I picked up a 2005 Merc 15 a couple weeks ago. When the seller test ran the motor for me it started right up and ran good once it had a minute to warm up. I took the motor home and discovered the gas in the tank was bad. So I got fresh gas and again the motor ran like it should.

The next day I took the boat out and right away I had trouble getting the motor started. Once started it won't idle and at full throttle the motor isn't running at full song. Sounds like its missing something, don't know too much about motors to really tell you whats happening. I ran the motor off and on for about 4hrs and it didn't get any better.

I hope its not something serious. Any thoughts?


----------



## DuckNut (Apr 3, 2009)

Most likely the carbs just need a good cleaning. Might have some small pieces of varnish stuck in the jets. If it is carburated.
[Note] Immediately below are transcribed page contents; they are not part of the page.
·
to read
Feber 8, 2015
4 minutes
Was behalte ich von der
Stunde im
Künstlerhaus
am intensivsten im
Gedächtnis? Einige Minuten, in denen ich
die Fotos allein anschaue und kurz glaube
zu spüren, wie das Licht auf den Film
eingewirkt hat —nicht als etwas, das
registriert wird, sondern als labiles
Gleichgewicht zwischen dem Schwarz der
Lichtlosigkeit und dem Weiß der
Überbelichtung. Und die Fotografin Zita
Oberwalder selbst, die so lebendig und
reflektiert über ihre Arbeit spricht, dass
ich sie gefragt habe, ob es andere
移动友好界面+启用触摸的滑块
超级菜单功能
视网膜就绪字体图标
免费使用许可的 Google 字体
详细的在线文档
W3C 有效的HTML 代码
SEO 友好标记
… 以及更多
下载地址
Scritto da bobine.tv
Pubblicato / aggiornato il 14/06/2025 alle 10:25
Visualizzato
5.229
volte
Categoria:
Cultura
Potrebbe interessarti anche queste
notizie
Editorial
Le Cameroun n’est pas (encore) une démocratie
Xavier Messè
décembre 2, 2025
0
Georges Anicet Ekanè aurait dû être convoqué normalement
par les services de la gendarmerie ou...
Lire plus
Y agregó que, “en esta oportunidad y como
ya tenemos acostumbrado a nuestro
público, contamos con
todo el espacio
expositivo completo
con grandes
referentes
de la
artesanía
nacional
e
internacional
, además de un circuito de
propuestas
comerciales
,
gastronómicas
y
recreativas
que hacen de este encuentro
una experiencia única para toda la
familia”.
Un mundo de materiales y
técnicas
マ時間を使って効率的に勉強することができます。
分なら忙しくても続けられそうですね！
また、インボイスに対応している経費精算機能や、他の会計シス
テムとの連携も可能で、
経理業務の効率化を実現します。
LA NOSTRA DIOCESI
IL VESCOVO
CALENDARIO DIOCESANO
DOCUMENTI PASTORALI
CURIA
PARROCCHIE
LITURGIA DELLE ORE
Does not sound like a serious issue.


----------



## cpauly33 (Dec 22, 2010)

Ok, so with the help of a friend I've cleaned the carb, changed the fuel filter and replaced the fuel tank line. All of which were clogged up. I also cleaned the tank and the fuel line connections. 

Motor won't started. Pull on the cord, turns over but nothing happens.


----------



## Brett (Jul 16, 2008)

Is the kill switch back in run position?
Do you have spark at both plugs?


----------



## cpauly33 (Dec 22, 2010)

> Is the kill switch back in run position?
> Do you have spark at both plugs?


Kill switch is good.
Both plugs gave me a good shock. Scuffed them up with some sand paper and checked the gap.


----------



## Brett (Jul 16, 2008)

Sounds like you still aren't getting fuel through the carb.
Did you check the fuel pump for debris also?


----------



## cpauly33 (Dec 22, 2010)

I haven't opened up the fuel pump but I did remove the line from the carb and fuel came out.


----------



## Brett (Jul 16, 2008)

If you have spark and compression, then the only thing missing is fuel.
Make sure you have a full function fuel system, all the way to the carb.
If fuel is reaching the carb and filling the float bowl, then the carb is still not functioning properly.


----------